What is being asked:
Below are some records. Copy every line in them that holds "should".

Data for this task: Begin

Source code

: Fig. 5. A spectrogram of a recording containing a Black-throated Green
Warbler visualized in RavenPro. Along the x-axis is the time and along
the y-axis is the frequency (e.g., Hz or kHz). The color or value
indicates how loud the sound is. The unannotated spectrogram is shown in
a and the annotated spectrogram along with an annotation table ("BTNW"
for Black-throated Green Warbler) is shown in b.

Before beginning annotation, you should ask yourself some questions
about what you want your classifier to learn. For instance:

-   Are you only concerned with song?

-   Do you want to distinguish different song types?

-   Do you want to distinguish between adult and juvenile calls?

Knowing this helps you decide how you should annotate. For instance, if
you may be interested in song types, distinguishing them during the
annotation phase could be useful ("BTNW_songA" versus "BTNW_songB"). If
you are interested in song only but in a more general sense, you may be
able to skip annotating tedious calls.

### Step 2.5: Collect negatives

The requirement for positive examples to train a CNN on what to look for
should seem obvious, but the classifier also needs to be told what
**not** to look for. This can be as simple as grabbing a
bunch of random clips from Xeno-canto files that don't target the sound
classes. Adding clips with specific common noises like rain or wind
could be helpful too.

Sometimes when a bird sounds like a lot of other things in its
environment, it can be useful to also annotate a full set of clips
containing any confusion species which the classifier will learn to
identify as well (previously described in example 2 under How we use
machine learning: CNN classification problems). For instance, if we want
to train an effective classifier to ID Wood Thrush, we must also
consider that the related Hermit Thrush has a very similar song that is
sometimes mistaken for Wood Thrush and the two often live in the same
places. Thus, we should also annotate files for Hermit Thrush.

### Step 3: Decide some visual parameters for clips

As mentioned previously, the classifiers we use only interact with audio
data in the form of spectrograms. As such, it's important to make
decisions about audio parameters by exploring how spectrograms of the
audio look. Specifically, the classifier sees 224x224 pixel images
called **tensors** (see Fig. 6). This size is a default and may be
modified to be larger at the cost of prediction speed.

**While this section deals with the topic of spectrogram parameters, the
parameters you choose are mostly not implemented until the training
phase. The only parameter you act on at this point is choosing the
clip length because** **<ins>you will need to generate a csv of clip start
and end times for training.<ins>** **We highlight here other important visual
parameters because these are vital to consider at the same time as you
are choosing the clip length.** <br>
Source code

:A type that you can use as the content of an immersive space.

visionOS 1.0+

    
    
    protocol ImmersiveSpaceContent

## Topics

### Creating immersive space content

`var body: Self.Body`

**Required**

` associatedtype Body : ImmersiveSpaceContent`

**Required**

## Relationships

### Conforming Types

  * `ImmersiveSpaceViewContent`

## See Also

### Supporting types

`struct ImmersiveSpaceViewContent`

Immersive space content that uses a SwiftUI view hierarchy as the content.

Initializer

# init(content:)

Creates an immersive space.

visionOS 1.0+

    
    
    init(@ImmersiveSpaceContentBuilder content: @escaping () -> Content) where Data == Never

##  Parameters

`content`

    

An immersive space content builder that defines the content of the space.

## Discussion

Data for this task: End
Data for this task: Begin

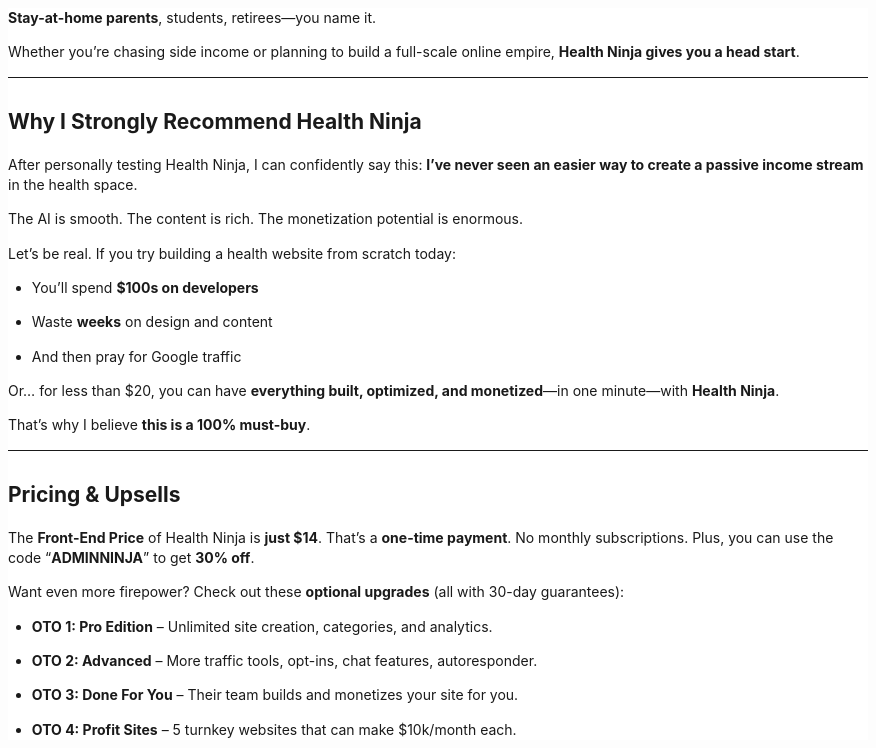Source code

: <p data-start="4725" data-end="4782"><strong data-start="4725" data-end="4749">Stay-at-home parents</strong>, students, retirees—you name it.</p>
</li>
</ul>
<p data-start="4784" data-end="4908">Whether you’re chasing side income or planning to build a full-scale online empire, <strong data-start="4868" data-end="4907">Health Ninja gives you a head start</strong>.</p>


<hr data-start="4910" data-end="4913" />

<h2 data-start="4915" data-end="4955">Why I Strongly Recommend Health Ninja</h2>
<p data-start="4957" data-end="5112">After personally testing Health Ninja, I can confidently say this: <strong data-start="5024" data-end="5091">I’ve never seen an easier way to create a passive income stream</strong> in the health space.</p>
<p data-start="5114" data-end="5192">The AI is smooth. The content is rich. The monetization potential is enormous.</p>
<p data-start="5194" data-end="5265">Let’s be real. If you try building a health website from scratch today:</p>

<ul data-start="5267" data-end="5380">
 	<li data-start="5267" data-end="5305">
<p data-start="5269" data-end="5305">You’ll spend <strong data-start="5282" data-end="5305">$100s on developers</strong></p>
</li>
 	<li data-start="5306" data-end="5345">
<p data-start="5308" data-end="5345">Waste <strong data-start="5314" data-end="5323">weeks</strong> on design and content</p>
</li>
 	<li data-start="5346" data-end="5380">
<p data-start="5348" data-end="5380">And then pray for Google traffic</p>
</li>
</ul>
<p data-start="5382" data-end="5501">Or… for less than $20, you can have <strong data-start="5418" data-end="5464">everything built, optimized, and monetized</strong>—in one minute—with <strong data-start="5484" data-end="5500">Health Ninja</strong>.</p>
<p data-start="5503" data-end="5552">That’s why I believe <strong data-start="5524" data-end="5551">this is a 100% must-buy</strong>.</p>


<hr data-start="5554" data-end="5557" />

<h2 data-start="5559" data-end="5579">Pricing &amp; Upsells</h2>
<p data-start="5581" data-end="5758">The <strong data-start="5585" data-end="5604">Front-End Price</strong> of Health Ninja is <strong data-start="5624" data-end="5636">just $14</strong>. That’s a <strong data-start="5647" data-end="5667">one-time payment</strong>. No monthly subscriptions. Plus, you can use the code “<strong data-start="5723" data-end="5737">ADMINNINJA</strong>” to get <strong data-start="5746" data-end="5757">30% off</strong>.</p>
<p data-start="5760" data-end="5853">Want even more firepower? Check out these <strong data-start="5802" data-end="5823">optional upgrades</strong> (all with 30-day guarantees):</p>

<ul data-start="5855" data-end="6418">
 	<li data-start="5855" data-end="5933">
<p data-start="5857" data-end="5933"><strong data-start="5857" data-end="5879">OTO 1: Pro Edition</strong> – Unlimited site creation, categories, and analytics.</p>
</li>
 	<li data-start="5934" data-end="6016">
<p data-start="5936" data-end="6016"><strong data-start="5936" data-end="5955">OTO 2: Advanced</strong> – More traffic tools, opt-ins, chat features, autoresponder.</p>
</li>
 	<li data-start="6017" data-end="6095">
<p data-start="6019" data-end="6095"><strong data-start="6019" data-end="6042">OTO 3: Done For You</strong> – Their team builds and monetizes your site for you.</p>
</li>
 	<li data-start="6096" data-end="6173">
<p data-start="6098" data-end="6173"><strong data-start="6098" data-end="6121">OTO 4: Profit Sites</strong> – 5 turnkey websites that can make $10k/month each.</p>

Data for this task: End

Solved problem:
Before beginning annotation, you should ask yourself some questions
Knowing this helps you decide how you should annotate. For instance, if
should seem obvious, but the classifier also needs to be told what
places. Thus, we should also annotate files for Hermit Thrush.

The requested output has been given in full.